• **EXERCISE GOAL**
Edit the listing below so that every "state / province" reads "region", and leave all other text unchanged.

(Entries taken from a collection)
START

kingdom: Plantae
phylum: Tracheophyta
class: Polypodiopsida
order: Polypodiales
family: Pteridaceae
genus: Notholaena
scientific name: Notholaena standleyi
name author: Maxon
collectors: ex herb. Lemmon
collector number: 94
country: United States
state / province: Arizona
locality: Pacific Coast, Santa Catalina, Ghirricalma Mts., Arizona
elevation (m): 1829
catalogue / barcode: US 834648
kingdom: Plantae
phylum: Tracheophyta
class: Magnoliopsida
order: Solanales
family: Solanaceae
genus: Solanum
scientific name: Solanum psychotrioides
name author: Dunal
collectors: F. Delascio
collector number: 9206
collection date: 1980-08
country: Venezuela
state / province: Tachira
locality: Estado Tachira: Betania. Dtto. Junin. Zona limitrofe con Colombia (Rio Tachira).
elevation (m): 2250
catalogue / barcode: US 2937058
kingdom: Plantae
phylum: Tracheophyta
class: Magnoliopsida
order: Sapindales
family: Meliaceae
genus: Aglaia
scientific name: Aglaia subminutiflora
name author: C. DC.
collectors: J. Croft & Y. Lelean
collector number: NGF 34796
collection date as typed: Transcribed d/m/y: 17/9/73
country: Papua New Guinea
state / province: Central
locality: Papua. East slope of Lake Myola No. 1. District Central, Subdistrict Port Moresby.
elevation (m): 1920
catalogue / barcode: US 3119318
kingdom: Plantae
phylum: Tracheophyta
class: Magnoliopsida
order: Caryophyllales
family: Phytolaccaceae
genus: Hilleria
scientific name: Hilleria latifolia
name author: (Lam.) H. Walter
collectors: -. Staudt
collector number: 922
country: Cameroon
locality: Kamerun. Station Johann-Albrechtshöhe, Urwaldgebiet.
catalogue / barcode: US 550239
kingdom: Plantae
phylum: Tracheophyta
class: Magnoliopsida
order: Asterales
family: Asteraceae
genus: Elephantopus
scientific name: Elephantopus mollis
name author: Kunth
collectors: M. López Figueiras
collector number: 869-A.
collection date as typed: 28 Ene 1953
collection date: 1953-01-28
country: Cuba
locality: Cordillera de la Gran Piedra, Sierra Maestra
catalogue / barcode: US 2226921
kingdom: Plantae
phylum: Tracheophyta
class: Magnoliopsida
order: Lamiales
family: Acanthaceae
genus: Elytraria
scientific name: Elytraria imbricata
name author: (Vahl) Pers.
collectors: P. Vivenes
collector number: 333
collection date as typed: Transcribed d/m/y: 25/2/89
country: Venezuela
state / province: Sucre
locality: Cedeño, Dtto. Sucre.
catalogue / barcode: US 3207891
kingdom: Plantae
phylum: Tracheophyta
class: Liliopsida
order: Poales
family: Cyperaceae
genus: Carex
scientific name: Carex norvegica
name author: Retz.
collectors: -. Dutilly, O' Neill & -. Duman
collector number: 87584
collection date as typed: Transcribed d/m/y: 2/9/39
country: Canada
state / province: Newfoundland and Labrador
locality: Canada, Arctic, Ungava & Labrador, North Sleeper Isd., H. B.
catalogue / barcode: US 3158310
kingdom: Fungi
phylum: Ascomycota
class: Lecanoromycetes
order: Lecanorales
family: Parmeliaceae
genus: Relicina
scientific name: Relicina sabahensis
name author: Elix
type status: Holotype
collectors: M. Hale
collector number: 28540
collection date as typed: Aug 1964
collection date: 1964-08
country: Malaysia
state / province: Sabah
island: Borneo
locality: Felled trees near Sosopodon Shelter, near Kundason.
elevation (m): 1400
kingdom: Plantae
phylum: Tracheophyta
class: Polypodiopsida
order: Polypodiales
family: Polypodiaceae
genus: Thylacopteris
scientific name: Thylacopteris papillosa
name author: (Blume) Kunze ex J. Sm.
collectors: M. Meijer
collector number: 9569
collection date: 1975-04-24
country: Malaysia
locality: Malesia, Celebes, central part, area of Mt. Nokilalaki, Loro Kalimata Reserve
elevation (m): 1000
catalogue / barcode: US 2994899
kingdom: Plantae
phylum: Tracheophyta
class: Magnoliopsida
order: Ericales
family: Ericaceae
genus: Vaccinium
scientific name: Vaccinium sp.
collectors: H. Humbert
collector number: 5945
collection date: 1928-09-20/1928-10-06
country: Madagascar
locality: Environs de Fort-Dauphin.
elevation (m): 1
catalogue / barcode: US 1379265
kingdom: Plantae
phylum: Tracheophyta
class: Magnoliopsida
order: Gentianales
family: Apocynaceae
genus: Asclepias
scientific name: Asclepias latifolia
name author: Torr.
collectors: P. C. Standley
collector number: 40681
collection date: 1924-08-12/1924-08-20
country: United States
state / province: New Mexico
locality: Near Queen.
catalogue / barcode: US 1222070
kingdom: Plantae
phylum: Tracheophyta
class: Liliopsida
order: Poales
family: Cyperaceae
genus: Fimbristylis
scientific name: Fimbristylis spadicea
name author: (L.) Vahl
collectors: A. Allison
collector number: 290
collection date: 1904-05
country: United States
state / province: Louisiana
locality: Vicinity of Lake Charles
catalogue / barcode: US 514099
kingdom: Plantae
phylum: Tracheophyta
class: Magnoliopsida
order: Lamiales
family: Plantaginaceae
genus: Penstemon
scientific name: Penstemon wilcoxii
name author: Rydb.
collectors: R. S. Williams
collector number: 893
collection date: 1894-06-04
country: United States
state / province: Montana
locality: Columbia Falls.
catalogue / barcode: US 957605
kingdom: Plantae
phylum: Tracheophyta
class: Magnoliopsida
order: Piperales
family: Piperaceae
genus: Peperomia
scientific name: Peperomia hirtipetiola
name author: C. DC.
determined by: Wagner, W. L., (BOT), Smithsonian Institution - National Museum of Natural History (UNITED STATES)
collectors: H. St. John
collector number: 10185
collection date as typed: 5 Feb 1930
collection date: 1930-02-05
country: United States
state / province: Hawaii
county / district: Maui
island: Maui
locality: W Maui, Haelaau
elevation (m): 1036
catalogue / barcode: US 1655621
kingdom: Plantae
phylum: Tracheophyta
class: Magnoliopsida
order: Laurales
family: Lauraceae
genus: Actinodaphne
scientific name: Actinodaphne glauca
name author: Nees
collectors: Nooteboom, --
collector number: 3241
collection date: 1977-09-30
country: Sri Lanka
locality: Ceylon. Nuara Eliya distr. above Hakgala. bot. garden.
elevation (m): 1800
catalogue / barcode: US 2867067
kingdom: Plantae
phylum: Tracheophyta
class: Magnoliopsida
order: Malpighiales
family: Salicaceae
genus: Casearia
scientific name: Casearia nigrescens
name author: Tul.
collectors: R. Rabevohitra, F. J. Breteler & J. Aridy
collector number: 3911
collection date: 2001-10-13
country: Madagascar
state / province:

END

• **TASK SOLUTION**
kingdom: Plantae
phylum: Tracheophyta
class: Polypodiopsida
order: Polypodiales
family: Pteridaceae
genus: Notholaena
scientific name: Notholaena standleyi
name author: Maxon
collectors: ex herb. Lemmon
collector number: 94
country: United States
region: Arizona
locality: Pacific Coast, Santa Catalina, Ghirricalma Mts., Arizona
elevation (m): 1829
catalogue / barcode: US 834648
kingdom: Plantae
phylum: Tracheophyta
class: Magnoliopsida
order: Solanales
family: Solanaceae
genus: Solanum
scientific name: Solanum psychotrioides
name author: Dunal
collectors: F. Delascio
collector number: 9206
collection date: 1980-08
country: Venezuela
region: Tachira
locality: Estado Tachira: Betania. Dtto. Junin. Zona limitrofe con Colombia (Rio Tachira).
elevation (m): 2250
catalogue / barcode: US 2937058
kingdom: Plantae
phylum: Tracheophyta
class: Magnoliopsida
order: Sapindales
family: Meliaceae
genus: Aglaia
scientific name: Aglaia subminutiflora
name author: C. DC.
collectors: J. Croft & Y. Lelean
collector number: NGF 34796
collection date as typed: Transcribed d/m/y: 17/9/73
country: Papua New Guinea
region: Central
locality: Papua. East slope of Lake Myola No. 1. District Central, Subdistrict Port Moresby.
elevation (m): 1920
catalogue / barcode: US 3119318
kingdom: Plantae
phylum: Tracheophyta
class: Magnoliopsida
order: Caryophyllales
family: Phytolaccaceae
genus: Hilleria
scientific name: Hilleria latifolia
name author: (Lam.) H. Walter
collectors: -. Staudt
collector number: 922
country: Cameroon
locality: Kamerun. Station Johann-Albrechtshöhe, Urwaldgebiet.
catalogue / barcode: US 550239
kingdom: Plantae
phylum: Tracheophyta
class: Magnoliopsida
order: Asterales
family: Asteraceae
genus: Elephantopus
scientific name: Elephantopus mollis
name author: Kunth
collectors: M. López Figueiras
collector number: 869-A.
collection date as typed: 28 Ene 1953
collection date: 1953-01-28
country: Cuba
locality: Cordillera de la Gran Piedra, Sierra Maestra
catalogue / barcode: US 2226921
kingdom: Plantae
phylum: Tracheophyta
class: Magnoliopsida
order: Lamiales
family: Acanthaceae
genus: Elytraria
scientific name: Elytraria imbricata
name author: (Vahl) Pers.
collectors: P. Vivenes
collector number: 333
collection date as typed: Transcribed d/m/y: 25/2/89
country: Venezuela
region: Sucre
locality: Cedeño, Dtto. Sucre.
catalogue / barcode: US 3207891
kingdom: Plantae
phylum: Tracheophyta
class: Liliopsida
order: Poales
family: Cyperaceae
genus: Carex
scientific name: Carex norvegica
name author: Retz.
collectors: -. Dutilly, O' Neill & -. Duman
collector number: 87584
collection date as typed: Transcribed d/m/y: 2/9/39
country: Canada
region: Newfoundland and Labrador
locality: Canada, Arctic, Ungava & Labrador, North Sleeper Isd., H. B.
catalogue / barcode: US 3158310
kingdom: Fungi
phylum: Ascomycota
class: Lecanoromycetes
order: Lecanorales
family: Parmeliaceae
genus: Relicina
scientific name: Relicina sabahensis
name author: Elix
type status: Holotype
collectors: M. Hale
collector number: 28540
collection date as typed: Aug 1964
collection date: 1964-08
country: Malaysia
region: Sabah
island: Borneo
locality: Felled trees near Sosopodon Shelter, near Kundason.
elevation (m): 1400
kingdom: Plantae
phylum: Tracheophyta
class: Polypodiopsida
order: Polypodiales
family: Polypodiaceae
genus: Thylacopteris
scientific name: Thylacopteris papillosa
name author: (Blume) Kunze ex J. Sm.
collectors: M. Meijer
collector number: 9569
collection date: 1975-04-24
country: Malaysia
locality: Malesia, Celebes, central part, area of Mt. Nokilalaki, Loro Kalimata Reserve
elevation (m): 1000
catalogue / barcode: US 2994899
kingdom: Plantae
phylum: Tracheophyta
class: Magnoliopsida
order: Ericales
family: Ericaceae
genus: Vaccinium
scientific name: Vaccinium sp.
collectors: H. Humbert
collector number: 5945
collection date: 1928-09-20/1928-10-06
country: Madagascar
locality: Environs de Fort-Dauphin.
elevation (m): 1
catalogue / barcode: US 1379265
kingdom: Plantae
phylum: Tracheophyta
class: Magnoliopsida
order: Gentianales
family: Apocynaceae
genus: Asclepias
scientific name: Asclepias latifolia
name author: Torr.
collectors: P. C. Standley
collector number: 40681
collection date: 1924-08-12/1924-08-20
country: United States
region: New Mexico
locality: Near Queen.
catalogue / barcode: US 1222070
kingdom: Plantae
phylum: Tracheophyta
class: Liliopsida
order: Poales
family: Cyperaceae
genus: Fimbristylis
scientific name: Fimbristylis spadicea
name author: (L.) Vahl
collectors: A. Allison
collector number: 290
collection date: 1904-05
country: United States
region: Louisiana
locality: Vicinity of Lake Charles
catalogue / barcode: US 514099
kingdom: Plantae
phylum: Tracheophyta
class: Magnoliopsida
order: Lamiales
family: Plantaginaceae
genus: Penstemon
scientific name: Penstemon wilcoxii
name author: Rydb.
collectors: R. S. Williams
collector number: 893
collection date: 1894-06-04
country: United States
region: Montana
locality: Columbia Falls.
catalogue / barcode: US 957605
kingdom: Plantae
phylum: Tracheophyta
class: Magnoliopsida
order: Piperales
family: Piperaceae
genus: Peperomia
scientific name: Peperomia hirtipetiola
name author: C. DC.
determined by: Wagner, W. L., (BOT), Smithsonian Institution - National Museum of Natural History (UNITED STATES)
collectors: H. St. John
collector number: 10185
collection date as typed: 5 Feb 1930
collection date: 1930-02-05
country: United States
region: Hawaii
county / district: Maui
island: Maui
locality: W Maui, Haelaau
elevation (m): 1036
catalogue / barcode: US 1655621
kingdom: Plantae
phylum: Tracheophyta
class: Magnoliopsida
order: Laurales
family: Lauraceae
genus: Actinodaphne
scientific name: Actinodaphne glauca
name author: Nees
collectors: Nooteboom, --
collector number: 3241
collection date: 1977-09-30
country: Sri Lanka
locality: Ceylon. Nuara Eliya distr. above Hakgala. bot. garden.
elevation (m): 1800
catalogue / barcode: US 2867067
kingdom: Plantae
phylum: Tracheophyta
class: Magnoliopsida
order: Malpighiales
family: Salicaceae
genus: Casearia
scientific name: Casearia nigrescens
name author: Tul.
collectors: R. Rabevohitra, F. J. Breteler & J. Aridy
collector number: 3911
collection date: 2001-10-13
country: Madagascar
region:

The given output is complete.